And so what I always say is, “Look, when you’re tackling something like poverty or healthcare in a really poor community, optimism is not the result of analysis, optimism is a moral choice. If you choose to be cynical, sarcastic, and pessimistic, you will probably achieve that outcome, right? So when you’re going into a difficult situation, if you’re not optimistic, if you’re not constantly thinking, ‘There’s got to be a way to have an impact here,’ — optimism is a moral choice."

And I’ve seen so many people who get into these situations and just get overwhelmed by their own cynicism. There was a book written by the great Tracy Kidder, mostly about Paul Farmer (our beloved Paul, Duke alum, right? Duke class of 1982.) Tracy said [to me], “When I see you and Paul and Ophelia and all the people who’ve made Partners In Health grow, I just wonder, how do you guys remain so upbeat and optimistic when you’re looking at such horrible things?”  He said, “I just have such a tendency to be cynical. But one thing I realized being around you guys is that cynicism is the last refuge of the coward.”

On finding a way forward with China

I think the most forward-looking and thoughtful leaders in the G20 are just simply — what’s the right word? Worried and anxious about all of the hard talk between the US and China and even the Europe and China. At the business level, the integration is so strong that we just have to figure out a political way forward.

The Chinese leaders were very kind to me, and I think it was just … My mother was a scholar of Chinese Confucianism. She’s studied Zhu Xi  … Zhu Xi is one of the most revered scholars in the history of China. My mother did her PhD dissertation on Zhu Xi. And when I told the Chinese authorities about that, they just went crazy. They took me to every place that Zhu Xi had been, where he lived, where he studied, where he planted a tree. … They revealed a lot to me and asked for my advice and help in doing things like fixing the healthcare system. And so I think I came away from that not being naive about the issues that exist between US and China, but a sense [with an understanding that] that this is not a nameless, faceless group of autocrats, right? These are real human beings.

Recorded information:
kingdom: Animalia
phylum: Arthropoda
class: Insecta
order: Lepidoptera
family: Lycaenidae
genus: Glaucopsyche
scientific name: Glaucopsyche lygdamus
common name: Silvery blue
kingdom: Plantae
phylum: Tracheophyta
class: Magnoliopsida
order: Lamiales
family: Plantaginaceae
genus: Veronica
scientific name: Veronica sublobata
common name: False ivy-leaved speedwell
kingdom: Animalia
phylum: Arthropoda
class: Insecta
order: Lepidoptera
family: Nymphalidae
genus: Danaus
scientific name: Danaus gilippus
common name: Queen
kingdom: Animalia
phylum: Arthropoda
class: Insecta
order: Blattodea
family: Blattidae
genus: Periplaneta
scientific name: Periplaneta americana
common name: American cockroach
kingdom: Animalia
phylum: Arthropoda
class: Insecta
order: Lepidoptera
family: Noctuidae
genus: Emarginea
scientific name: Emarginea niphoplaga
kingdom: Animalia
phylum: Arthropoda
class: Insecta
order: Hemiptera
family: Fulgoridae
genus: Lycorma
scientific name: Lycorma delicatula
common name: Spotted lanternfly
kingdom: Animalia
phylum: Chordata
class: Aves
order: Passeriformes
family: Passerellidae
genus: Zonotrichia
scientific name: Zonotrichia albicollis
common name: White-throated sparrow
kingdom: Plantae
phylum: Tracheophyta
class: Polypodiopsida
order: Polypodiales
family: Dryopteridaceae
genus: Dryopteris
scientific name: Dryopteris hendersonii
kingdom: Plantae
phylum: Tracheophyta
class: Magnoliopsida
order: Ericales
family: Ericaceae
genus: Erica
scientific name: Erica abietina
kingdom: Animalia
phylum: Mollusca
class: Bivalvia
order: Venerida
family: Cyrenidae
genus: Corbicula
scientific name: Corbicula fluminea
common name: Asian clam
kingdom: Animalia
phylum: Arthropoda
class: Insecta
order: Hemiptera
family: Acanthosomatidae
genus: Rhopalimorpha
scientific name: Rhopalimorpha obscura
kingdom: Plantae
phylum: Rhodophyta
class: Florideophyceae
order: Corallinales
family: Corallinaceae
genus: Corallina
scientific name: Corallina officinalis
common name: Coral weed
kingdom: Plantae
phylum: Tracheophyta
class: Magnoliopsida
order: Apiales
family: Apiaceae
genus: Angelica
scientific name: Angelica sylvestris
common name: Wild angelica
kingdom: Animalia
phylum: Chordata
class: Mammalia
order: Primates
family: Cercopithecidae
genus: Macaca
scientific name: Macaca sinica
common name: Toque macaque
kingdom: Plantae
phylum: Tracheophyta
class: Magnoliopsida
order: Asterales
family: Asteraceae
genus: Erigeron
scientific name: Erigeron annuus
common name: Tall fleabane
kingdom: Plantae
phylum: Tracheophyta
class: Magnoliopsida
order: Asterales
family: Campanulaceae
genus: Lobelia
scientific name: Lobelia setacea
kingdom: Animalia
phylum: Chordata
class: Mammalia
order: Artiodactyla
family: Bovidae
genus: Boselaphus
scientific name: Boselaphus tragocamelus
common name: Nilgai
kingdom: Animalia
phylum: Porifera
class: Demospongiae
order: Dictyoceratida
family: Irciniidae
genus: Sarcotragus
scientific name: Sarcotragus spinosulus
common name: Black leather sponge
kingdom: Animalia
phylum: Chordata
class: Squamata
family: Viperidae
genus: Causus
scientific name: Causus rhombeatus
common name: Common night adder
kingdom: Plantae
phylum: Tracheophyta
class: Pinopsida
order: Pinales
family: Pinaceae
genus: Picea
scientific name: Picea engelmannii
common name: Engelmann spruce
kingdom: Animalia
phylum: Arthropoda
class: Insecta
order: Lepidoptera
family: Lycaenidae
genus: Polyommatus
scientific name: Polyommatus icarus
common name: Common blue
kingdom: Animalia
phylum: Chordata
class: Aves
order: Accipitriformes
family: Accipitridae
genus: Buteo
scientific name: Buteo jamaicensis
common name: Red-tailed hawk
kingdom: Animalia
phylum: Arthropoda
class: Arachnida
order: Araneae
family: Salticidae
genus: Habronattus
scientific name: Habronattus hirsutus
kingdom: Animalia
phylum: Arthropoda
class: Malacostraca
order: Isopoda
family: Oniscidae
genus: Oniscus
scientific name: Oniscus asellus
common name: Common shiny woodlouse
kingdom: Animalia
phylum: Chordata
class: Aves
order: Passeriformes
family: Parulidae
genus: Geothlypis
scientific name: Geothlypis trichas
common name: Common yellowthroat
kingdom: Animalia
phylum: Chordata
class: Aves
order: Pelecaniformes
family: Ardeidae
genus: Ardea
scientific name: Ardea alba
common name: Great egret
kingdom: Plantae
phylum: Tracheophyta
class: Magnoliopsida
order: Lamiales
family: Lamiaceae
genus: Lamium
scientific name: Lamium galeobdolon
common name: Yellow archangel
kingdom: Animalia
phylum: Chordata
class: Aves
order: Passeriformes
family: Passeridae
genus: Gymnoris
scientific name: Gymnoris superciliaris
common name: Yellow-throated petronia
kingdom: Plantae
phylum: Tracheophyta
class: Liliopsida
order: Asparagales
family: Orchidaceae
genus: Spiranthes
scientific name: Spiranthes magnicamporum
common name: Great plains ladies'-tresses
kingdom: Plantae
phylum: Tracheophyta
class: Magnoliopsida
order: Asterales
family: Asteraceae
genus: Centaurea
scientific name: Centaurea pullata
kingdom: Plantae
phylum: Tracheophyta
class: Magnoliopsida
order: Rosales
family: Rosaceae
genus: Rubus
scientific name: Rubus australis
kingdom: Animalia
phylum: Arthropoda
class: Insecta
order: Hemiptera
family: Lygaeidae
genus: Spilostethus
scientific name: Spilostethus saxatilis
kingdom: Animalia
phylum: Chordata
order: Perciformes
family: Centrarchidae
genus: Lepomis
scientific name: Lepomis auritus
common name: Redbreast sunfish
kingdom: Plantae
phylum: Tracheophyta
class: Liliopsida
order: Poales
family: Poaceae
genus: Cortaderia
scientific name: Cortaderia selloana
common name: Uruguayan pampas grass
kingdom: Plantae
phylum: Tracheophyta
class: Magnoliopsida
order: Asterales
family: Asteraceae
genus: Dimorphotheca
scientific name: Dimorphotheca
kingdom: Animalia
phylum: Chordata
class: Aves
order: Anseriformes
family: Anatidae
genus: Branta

Work instruction A:
Reproduce the passage of the interview excerpt on optimism and China from "The Chinese leaders" up to and including "real human beings.".
Work instruction B:
Continue the interview excerpt on optimism and China from its final sentence.

Written answer A:
The Chinese leaders were very kind to me, and I think it was just … My mother was a scholar of Chinese Confucianism. She’s studied Zhu Xi  … Zhu Xi is one of the most revered scholars in the history of China. My mother did her PhD dissertation on Zhu Xi. And when I told the Chinese authorities about that, they just went crazy. They took me to every place that Zhu Xi had been, where he lived, where he studied, where he planted a tree. … They revealed a lot to me and asked for my advice and help in doing things like fixing the healthcare system. And so I think I came away from that not being naive about the issues that exist between US and China, but a sense [with an understanding that] that this is not a nameless, faceless group of autocrats, right? These are real human beings.

Written answer B:
[Consider] Li Keqiang, the premiere. I suggested to him that he should gather together all the heads of the financial institutions, just like Chancellor Merkel did, and just have dinner with us.

And so the very first time we did that, he brought all of us together … and he said, “This is a really great time of year because this was the one time of year where my belly was full.” (I mean – this is the premiere of China.) [He said], “Except during the holiday seasons, we were hungry all the time.

So the premiere, one of the most powerful people in the world, personally remembered a time when his belly was full only once a year. We all kind of stepped back and said, “This is different. These guys remember what it was like being hungry.” (And certainly nobody else at that table could remember a time where we were actually hungry.)

So I tend to have a more hopeful view that we’ll find a way forward [with China]. In fact, there are enough of us who are bilingual and bicultural, and we’ve got to figure out a way to move forward in a more productive manner. I think the criticisms that are brought from the West, I think they’re valid. And the West should make the criticisms that they’re going to make. But I also think that it’s so important for the entire world that we figure this out somehow. For someone who’s concerned about tackling poverty, if there were a rapprochement between China and Europe and the United States, and we figured out -- maybe on just one area, [for example] how to tackle poverty in Africa, [and] there was a kind of coming together around projects, or some kind of shared program, that would be so good.

…  China has made some of the largest commitments in terms of reducing its carbon footprint, but still needs to go further. And so how are you going to get there? There has to be some way of doing it along with Europe and the United States. And the sooner we find that path forward, the better.